Ti/C‐3Ni/Al as a Replacement Time Delay Composition

Abstract

AbstractReplacement reactive systems for the tungsten delay composition (W/BaCrO4/KClO4/diatomaceous earth) are needed due to recent concerns over the toxicity of hexavalent chromium and perchlorates. Systems based on condensed phase reactions, that are typically used in combustion synthesis (e.g., Ti/C or Ni/Al) are of interest as replacements due to their wide range of combustion velocities and potentially low environmental impact.

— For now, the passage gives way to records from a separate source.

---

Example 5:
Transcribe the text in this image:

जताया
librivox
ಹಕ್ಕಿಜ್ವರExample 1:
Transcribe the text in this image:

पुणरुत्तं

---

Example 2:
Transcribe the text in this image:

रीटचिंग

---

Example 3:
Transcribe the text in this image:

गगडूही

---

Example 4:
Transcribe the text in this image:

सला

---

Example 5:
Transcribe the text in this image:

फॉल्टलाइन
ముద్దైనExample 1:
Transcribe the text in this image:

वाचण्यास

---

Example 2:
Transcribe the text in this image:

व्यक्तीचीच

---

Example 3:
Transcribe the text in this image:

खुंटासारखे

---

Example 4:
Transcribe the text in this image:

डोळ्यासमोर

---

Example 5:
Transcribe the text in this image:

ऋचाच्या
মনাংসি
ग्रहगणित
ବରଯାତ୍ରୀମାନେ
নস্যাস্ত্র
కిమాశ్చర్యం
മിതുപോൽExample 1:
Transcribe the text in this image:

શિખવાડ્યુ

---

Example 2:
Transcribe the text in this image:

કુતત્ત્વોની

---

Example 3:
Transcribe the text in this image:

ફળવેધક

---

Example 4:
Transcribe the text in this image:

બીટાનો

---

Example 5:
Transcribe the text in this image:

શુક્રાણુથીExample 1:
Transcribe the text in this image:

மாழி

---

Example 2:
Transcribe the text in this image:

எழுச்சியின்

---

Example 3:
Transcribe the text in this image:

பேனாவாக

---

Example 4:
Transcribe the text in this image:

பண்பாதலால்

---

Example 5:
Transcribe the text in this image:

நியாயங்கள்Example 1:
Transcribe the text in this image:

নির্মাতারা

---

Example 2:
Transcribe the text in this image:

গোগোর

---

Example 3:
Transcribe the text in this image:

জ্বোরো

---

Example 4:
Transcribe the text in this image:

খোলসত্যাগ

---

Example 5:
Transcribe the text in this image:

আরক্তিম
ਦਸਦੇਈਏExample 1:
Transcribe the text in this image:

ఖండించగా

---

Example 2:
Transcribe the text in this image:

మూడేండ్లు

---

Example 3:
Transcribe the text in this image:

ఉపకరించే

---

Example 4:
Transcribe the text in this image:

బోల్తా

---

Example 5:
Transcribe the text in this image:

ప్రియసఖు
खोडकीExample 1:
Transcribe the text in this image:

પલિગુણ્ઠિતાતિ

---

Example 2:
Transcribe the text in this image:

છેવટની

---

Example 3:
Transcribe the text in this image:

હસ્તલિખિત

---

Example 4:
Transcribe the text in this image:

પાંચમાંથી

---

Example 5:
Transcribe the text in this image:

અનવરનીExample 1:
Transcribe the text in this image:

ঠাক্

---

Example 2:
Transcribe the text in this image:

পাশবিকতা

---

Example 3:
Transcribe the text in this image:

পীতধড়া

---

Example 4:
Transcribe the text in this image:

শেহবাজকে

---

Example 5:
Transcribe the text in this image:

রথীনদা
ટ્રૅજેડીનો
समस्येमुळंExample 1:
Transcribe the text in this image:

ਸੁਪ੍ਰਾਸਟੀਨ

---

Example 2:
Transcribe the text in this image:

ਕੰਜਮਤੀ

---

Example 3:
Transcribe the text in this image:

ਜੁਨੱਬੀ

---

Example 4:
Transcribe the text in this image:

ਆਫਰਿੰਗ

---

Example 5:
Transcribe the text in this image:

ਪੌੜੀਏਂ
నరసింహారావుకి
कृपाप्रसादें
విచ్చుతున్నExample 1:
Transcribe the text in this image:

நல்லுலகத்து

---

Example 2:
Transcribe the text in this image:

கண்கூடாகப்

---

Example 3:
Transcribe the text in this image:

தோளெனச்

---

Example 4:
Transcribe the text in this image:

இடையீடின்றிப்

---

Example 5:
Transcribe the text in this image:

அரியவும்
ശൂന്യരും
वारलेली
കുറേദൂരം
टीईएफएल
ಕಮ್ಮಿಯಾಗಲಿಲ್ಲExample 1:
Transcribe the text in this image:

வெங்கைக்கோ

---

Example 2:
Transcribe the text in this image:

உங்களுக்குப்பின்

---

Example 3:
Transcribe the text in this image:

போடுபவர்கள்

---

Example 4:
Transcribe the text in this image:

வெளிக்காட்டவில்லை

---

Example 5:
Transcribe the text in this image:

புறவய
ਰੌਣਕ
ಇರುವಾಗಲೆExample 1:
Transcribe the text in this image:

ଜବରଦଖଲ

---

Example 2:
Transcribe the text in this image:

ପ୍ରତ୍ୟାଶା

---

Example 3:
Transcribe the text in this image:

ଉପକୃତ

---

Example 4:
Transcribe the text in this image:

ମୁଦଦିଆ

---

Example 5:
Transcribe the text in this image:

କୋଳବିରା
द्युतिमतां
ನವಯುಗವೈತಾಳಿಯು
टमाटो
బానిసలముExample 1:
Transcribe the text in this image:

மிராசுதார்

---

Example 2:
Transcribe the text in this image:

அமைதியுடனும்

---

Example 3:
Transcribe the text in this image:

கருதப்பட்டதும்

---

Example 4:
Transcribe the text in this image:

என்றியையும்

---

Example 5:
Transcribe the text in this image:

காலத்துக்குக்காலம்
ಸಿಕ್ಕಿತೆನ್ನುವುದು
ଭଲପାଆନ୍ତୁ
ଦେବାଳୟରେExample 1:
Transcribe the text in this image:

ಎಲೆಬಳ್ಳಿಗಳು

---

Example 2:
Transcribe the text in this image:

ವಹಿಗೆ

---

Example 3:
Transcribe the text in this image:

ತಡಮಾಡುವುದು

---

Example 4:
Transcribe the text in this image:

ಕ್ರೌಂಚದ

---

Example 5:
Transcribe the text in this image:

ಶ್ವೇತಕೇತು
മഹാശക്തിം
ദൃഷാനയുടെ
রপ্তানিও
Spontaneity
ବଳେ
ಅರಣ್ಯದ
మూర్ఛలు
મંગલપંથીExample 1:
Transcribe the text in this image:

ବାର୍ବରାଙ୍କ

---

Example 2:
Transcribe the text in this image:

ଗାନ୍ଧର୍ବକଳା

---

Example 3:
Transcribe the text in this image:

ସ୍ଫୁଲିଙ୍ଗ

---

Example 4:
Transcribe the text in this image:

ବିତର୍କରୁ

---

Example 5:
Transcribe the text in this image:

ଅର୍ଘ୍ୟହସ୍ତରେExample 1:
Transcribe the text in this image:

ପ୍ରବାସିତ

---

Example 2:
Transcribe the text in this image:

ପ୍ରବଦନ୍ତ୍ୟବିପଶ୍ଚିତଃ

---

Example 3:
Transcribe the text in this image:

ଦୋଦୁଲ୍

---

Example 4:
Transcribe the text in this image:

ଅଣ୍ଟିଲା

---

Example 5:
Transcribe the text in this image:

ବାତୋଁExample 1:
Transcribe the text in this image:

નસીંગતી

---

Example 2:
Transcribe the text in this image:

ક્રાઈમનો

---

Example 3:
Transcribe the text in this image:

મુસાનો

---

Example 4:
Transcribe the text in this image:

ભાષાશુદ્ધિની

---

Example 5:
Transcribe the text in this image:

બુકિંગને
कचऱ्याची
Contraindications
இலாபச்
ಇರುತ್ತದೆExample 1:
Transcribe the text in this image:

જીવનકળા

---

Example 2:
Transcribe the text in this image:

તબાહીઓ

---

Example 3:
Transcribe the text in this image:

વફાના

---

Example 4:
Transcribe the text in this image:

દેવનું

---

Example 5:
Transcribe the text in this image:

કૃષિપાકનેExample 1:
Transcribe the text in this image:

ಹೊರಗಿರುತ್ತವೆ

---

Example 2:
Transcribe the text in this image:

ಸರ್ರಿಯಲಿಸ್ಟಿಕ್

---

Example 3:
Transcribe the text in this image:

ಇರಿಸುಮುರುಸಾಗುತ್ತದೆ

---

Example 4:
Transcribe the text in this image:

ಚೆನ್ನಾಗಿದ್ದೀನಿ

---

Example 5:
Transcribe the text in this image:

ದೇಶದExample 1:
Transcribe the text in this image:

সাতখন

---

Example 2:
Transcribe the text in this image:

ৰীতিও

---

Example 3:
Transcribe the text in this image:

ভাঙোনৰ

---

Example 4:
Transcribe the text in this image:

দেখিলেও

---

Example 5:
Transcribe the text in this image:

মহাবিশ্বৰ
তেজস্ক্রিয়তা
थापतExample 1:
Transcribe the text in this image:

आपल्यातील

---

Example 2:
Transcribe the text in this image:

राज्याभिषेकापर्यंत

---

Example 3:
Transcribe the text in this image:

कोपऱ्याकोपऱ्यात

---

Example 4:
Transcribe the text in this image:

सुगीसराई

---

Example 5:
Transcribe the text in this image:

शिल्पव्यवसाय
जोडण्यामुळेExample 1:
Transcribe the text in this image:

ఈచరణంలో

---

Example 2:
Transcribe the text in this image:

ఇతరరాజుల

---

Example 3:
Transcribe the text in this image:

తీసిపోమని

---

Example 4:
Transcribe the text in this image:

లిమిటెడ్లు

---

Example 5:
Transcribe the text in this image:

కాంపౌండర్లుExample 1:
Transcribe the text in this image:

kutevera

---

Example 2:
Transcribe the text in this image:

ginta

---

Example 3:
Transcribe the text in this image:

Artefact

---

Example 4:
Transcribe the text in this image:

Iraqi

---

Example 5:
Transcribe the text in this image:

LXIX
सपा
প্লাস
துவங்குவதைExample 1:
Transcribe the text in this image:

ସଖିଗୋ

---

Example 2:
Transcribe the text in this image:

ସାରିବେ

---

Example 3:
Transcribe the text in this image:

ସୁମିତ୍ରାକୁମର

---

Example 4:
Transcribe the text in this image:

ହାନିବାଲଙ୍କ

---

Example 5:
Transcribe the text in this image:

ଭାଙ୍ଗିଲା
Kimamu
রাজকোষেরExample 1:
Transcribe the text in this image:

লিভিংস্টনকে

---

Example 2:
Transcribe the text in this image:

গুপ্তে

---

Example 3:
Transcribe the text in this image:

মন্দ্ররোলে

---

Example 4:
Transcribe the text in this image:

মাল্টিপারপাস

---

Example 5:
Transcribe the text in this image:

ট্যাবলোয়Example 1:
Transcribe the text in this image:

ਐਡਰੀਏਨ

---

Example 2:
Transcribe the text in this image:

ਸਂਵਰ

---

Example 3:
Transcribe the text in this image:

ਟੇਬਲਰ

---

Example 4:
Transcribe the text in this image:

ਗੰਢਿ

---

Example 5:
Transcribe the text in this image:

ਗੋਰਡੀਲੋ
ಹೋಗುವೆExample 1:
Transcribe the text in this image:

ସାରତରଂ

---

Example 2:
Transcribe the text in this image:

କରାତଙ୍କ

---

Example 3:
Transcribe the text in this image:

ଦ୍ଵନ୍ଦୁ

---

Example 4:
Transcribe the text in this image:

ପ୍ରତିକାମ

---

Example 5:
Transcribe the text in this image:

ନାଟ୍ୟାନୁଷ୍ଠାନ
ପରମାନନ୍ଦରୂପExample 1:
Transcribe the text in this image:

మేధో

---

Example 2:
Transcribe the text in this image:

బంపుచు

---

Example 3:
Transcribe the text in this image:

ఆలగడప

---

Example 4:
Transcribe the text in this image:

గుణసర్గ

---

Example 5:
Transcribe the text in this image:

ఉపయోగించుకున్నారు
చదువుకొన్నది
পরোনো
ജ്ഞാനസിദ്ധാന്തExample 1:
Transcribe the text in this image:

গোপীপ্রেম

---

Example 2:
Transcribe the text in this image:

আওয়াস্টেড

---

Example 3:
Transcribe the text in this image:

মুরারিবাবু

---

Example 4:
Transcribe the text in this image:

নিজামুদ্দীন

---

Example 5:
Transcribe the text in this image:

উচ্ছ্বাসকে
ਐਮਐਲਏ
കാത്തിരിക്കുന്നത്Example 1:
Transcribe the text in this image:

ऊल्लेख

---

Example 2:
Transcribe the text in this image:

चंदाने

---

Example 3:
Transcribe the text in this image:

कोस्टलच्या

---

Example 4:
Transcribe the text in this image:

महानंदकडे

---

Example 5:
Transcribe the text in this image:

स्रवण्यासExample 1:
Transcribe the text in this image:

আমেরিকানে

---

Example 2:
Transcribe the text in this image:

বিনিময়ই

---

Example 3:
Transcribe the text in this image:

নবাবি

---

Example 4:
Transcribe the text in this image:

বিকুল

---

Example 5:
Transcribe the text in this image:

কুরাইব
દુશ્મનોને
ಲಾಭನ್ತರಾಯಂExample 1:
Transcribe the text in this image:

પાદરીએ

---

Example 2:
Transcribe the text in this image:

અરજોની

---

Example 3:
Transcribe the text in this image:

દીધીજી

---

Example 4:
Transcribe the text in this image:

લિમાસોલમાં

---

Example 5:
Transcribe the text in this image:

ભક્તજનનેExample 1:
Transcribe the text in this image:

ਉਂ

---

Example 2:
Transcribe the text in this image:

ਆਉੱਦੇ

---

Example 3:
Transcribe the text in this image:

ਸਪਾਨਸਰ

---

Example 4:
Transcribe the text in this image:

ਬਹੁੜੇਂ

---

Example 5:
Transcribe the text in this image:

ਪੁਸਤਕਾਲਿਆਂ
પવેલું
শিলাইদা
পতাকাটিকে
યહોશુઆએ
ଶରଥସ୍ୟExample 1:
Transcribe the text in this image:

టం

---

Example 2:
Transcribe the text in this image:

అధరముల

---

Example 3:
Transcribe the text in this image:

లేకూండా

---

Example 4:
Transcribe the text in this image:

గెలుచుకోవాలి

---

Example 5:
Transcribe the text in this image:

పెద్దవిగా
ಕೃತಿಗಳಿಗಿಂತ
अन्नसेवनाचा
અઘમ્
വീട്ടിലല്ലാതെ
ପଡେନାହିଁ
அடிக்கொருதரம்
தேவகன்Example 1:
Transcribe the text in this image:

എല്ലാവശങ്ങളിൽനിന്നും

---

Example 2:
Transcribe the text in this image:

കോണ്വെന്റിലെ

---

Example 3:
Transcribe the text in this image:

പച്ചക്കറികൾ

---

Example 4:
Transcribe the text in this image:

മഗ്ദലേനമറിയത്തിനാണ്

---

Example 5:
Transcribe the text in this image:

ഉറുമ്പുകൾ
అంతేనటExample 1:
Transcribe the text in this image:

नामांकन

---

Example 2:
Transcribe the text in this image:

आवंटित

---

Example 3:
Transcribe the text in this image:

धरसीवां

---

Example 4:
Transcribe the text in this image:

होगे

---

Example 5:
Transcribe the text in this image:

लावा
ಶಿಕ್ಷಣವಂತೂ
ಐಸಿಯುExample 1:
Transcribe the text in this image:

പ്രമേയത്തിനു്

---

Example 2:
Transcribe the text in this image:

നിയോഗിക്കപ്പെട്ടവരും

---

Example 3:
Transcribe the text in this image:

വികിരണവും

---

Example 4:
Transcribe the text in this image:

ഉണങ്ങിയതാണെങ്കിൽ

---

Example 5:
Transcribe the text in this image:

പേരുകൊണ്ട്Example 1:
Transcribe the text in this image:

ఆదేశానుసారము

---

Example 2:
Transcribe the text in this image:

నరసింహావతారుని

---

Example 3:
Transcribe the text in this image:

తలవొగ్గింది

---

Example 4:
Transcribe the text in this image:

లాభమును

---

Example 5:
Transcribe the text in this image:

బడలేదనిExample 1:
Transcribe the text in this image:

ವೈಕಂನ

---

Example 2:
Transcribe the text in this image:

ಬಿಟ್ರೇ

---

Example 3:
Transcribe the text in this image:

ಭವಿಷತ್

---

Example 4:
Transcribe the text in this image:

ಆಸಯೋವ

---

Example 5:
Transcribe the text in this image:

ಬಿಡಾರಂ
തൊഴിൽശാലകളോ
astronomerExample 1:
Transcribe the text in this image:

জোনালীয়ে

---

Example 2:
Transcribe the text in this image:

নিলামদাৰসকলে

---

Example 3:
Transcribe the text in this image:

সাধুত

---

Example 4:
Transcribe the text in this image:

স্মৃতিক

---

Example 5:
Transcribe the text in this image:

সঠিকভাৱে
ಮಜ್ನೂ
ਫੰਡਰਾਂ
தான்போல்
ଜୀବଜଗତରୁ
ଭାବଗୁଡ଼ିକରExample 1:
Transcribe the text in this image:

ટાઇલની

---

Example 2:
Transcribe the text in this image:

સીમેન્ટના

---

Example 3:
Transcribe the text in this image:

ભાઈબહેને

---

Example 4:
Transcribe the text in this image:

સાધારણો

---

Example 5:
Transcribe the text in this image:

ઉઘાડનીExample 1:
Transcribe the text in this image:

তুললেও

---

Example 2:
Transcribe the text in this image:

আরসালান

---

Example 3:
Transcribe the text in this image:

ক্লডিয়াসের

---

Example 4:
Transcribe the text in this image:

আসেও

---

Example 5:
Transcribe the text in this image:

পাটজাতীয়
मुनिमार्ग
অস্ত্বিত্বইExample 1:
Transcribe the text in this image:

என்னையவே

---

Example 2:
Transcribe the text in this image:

In this work, the combustion characteristics of the Ti/C‐3Ni/Al reactive system were examined in microchannels with inner diameters ranging from 3.0–6.0 mm (i.e., similar to that of a common delay housing). It was found that this reactive system could be tailored to overcome the heat losses associated with small diameter microchannels by changing the relative amounts of Ti/C and 3Ni/Al. At 40 wt.‐% Ti/C content, the failure diameter was found to be between 3.0 and 4.0 mm, while at 30 wt.‐% Ti/C the failure diameter was between 4.8 and 6.0 mm. Measured combustion temperatures in metal microchannels were approximately 1700 K while those of unconfined pellets were around 100 K greater. Increasing Ti/C content resulted in faster combustion velocities while decreasing microchannel diameter resulted in slower combustion velocities. At these small sizes the effects of adding a thermal barrier (specifically Grafoil™) to minimize radial heat losses to the microchannel were shown to be minimal with respect to combustion velocity. The Ti/C‐3Ni/Al system was shown to be a suitable delay fuze composition with tunable combustion velocities ranging from 2.1–38.1 mm s−1 in aluminum microchannels with diameters ranging from 4.0–6.0 mm.